ETC ST Report 2025/1: Intergenerational justice and youth participation
03 Dec 2025
Aniek Hebinck, Minna Kaljonen, Iikka Oinonen, Emilinah Namaganda, Julia Wittmayer, Neha Mungekar , Olga Zhminko, Hannah Bartels, Sophia Silverton, Kaidi Tamm, Maija Faehnle, Thomas Fransen, Mieke De Schoenmakere, Lotte van Rossum, Celine Bout and Johanna Thea Kappe
This report examines intergenerational justice, youth concerns, and mechanisms for youth participation across Europe. Intergenerational justice is framed as the ethical obligation to meet present needs without compromising future generations, encompassing distributive, procedural, and recognitional dimensions. A holistic approach integrates past, present, and future responsibilities, addresses historical injustices, and combines restorative, procedural, and distributive strategies.
Youth involved in this study see intergenerational justice as both ethical and practical: they recognise their role as current stakeholders and proxies for future generations, conditional on meaningful participation, transparent feedback, and institutional support. They emphasise cross-generational dialogue to foster empathy, shared responsibility, and long-term thinking.

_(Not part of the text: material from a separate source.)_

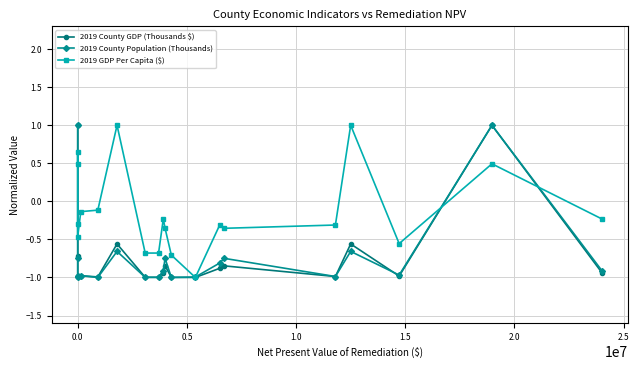

How many lines are shown in the chart?

3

Youth diversity is critical to effective engagement. When genuinely included, youth contribute to transparency, accountability, innovation, and civic skill development. Their concerns are broad, spanning local and global environmental, social, and governance issues, including climate change, biodiversity loss, mental health, and urban green spaces. They highlight that solutions must integrate technical, social, and governance approaches rather than relying on single-issue fixes.

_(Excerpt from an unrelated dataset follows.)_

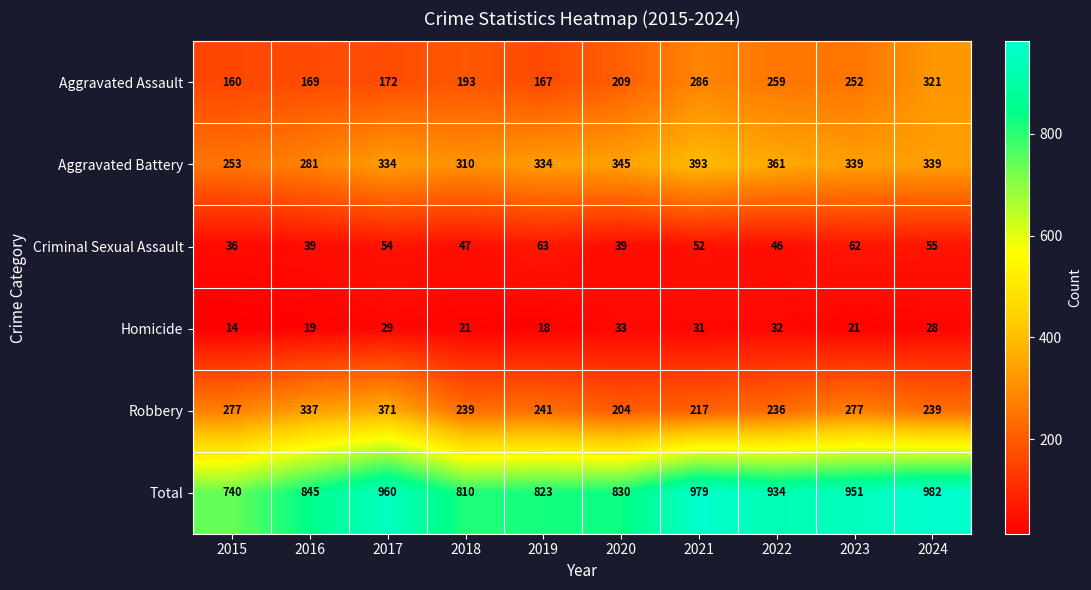

What is the difference between the Criminal Sexual Assault values at 2023 and 2020?

23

The report illustrates diverse participatory mechanisms by highlighting cases from across Europe, including Youth Councils, Youth Climate and Nature Councils, Local Conferences of Youth, participatory budgeting, capacity-building programs, and youth impact assessments. Strengthening these mechanisms requires enhancing intergenerational dialogue, accountability, institutional capacity, and diversity of representation.

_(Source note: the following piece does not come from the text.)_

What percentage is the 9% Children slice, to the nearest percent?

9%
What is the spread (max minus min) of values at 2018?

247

Key policy recommendations include: 1) Prioritize intergenerational dialogue; 2) investing in capacity development for youth and decision-makers; 3) building trust through transparent processes; 4) ensuring inclusion of marginalized youth; and 5) operationalising holistic intergenerational justice via institutional representation, long-term planning, and accountability frameworks. Implementing these measures enables youth concerns to inform policy meaningfully, promoting governance that is equitable, sustainable, and attentive to the needs of past, present, and future generations.